House debates
Monday, 26 October 2020
Bills
Recycling and Waste Reduction Bill 2020, Recycling and Waste Reduction (Consequential and Transitional Provisions) Bill 2020, Recycling and Waste Reduction Charges (General) Bill 2020, Recycling and Waste Reduction Charges (Customs) Bill 2020, Recycling and Waste Reduction Charges (Excise) Bill 2020; Second Reading
1:24 pm
Graham Perrett (Moreton, Australian Labor Party, Shadow Assistant Minister for Education and Training) Share this | Hansard source
I rise to speak on the Recycling and Waste Reduction 2020 and the associated bills and note the amendment moved by the member for Freemantle: 'whilst not declining to give the bill a second reading, the House notes the government's poor handling and chronic delay in delivering meaningful regulatory reform for waste management and product stewardship in Australia'. I say upfront that, obviously, Labor will be supporting the legislation, but there is the opportunity to draw the attention of the people of Australia to what the government has actually been doing.

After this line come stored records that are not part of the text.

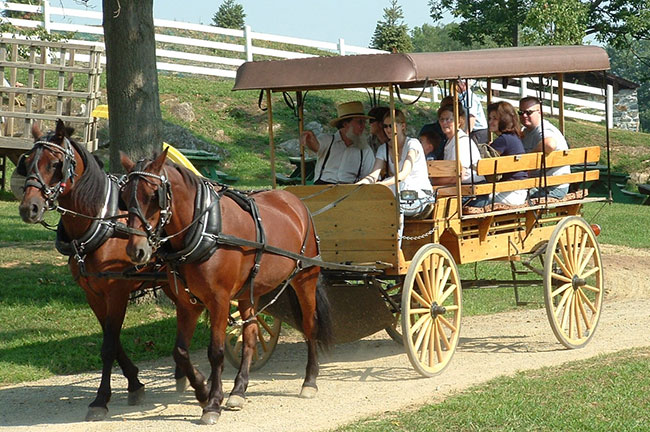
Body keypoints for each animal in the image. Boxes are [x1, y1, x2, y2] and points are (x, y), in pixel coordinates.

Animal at [16, 120, 189, 422]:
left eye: (55, 164)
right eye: (28, 162)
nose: (29, 208)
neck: (101, 220)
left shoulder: (117, 291)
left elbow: (108, 346)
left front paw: (100, 400)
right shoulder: (93, 293)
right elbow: (113, 339)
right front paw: (135, 382)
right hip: (171, 281)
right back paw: (181, 372)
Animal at [121, 149, 332, 426]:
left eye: (153, 195)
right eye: (124, 197)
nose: (136, 250)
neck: (205, 231)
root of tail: (293, 200)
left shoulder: (219, 300)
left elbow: (216, 352)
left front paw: (212, 403)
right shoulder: (187, 304)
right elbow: (180, 351)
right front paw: (202, 390)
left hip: (305, 279)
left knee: (310, 327)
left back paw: (309, 381)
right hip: (248, 293)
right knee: (251, 335)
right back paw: (239, 391)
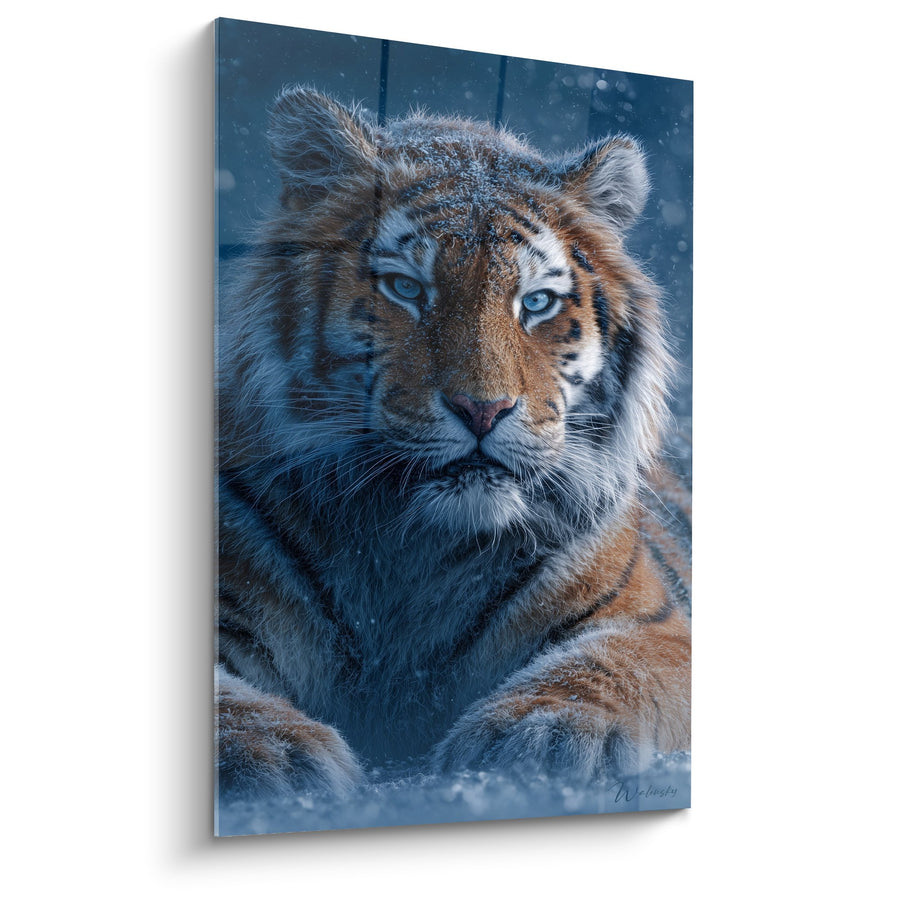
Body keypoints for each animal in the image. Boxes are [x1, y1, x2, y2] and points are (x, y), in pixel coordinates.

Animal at [216, 86, 691, 801]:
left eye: (537, 303)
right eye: (406, 288)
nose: (482, 409)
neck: (412, 546)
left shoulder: (652, 623)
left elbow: (604, 668)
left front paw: (542, 733)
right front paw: (274, 750)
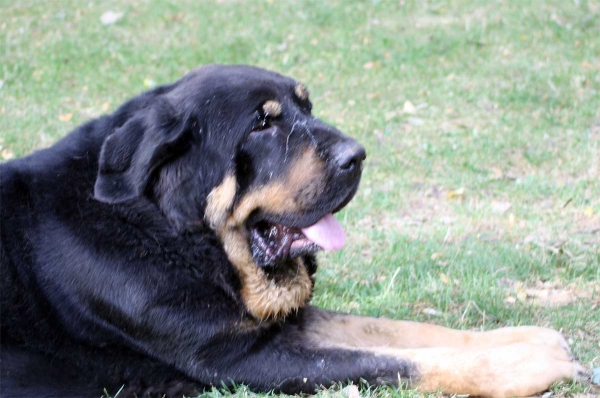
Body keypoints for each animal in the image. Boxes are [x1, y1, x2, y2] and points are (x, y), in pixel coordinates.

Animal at [0, 66, 588, 398]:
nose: (358, 155)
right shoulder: (241, 360)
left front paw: (526, 341)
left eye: (306, 105)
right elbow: (393, 361)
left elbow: (403, 331)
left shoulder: (282, 326)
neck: (174, 234)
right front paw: (527, 366)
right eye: (262, 124)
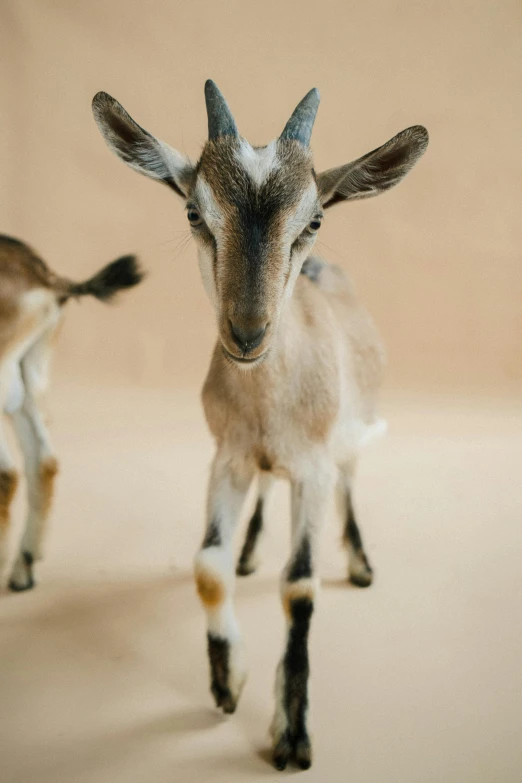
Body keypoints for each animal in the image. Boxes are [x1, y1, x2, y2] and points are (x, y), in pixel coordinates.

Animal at [93, 81, 426, 772]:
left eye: (315, 220)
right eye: (194, 212)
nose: (247, 333)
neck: (270, 404)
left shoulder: (314, 470)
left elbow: (299, 587)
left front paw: (293, 735)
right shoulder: (227, 458)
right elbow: (205, 565)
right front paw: (227, 682)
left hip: (349, 439)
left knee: (353, 480)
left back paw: (360, 564)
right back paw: (250, 551)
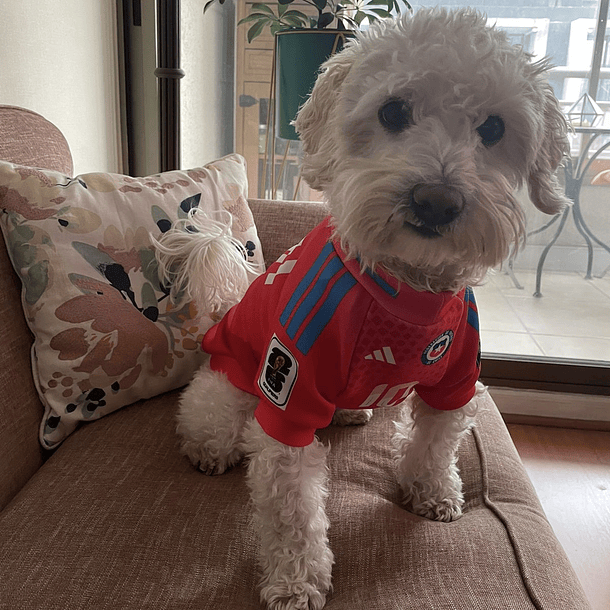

These bills will introduce a ban on the export of waste through the establishment of a new licensing and declaration scheme and will also make some small adjustments to existing product stewardship laws, many of which are long overdue. But, as all of the speakers on both sides of the House have noted, there is a waste crisis in Australia. We've seen press conferences from those opposite. We've seen the Prime Minister come out and say, 'We're going to ban the export of tyres' et cetera, as if the Prime Minister has decided to stop Australia from exporting waste. But all of us who follow the news know that this is actually a result of the China Sword policy and countries like Malaysia and Vietnam having decided to stop the importation of these materials, which had been going on for a very long time. Many people in the suburbs had taken the time to recycle this relatively low-quality material by putting it in their yellow bins, and through other recycling programs. Unfortunately, even with those efforts, there's still a relatively high rate of contamination. So I understand why these countries have decided to stop taking our rubbish. It would have been nice to believe that those materials that were taken overseas were being reused, recycled and then sent back to us as a different product. But the reality, more often than not, was that rubbish was being burned or buried in fields or, even worse, thrown into rivers and was coming back to Australia as pollution, as some sort of environmental damage. So we can understand why those countries have decided to stop that practice.
I am very cynical about a Prime Minister who says, 'I am going to take control.' It's like when you're a kid and you say to someone, 'You can't come to my birthday party,' and then that kid turns around and says, 'I have decided not to go to your birthday party.' This is what the Prime Minister is effectively doing by saying, 'We've got a great waste reduction policy.' In reality, he is just trying to put an advertising agency employee's spin on a global situation—the ad man trying to turn a bad situation into something positive. We do know that there is so much more to do, and it is hard policy. To get Australians to reduce waste material, to reuse it and to recycle it as much as possible does come down to individual choices. I guess it is that classic intersection of the Liberal Party saying, 'Oh, no, it's just individual choices,' against the Labor Party saying, 'It's a collective responsibility.'
There are some things underway. I am glad to be a member of the committee chaired by the member for New England, with the deputy chair being the member for Cunningham, that is looking at recycling. We know it is a big problem confronting people. We heard from the member for Dunkley that it was suggested by one of her constituents that people ingest a credit-card's worth of plastic every week. There is the horrible figure of Australians producing 100 kilograms of plastic waste per capita every year. Obviously, we do make a bit of an effort to reduce waste, and we have changed. But, sadly, when you look back over the last 30 or 40 years, we see we are in a worse position than we were even in 2005. There is less infrastructure in Australia to deal with recycling now than there was in 2005. We know that the amount of plastic being produced is likely to increase and that part of big plastic's approach to business is to keep producing plastic well into the future.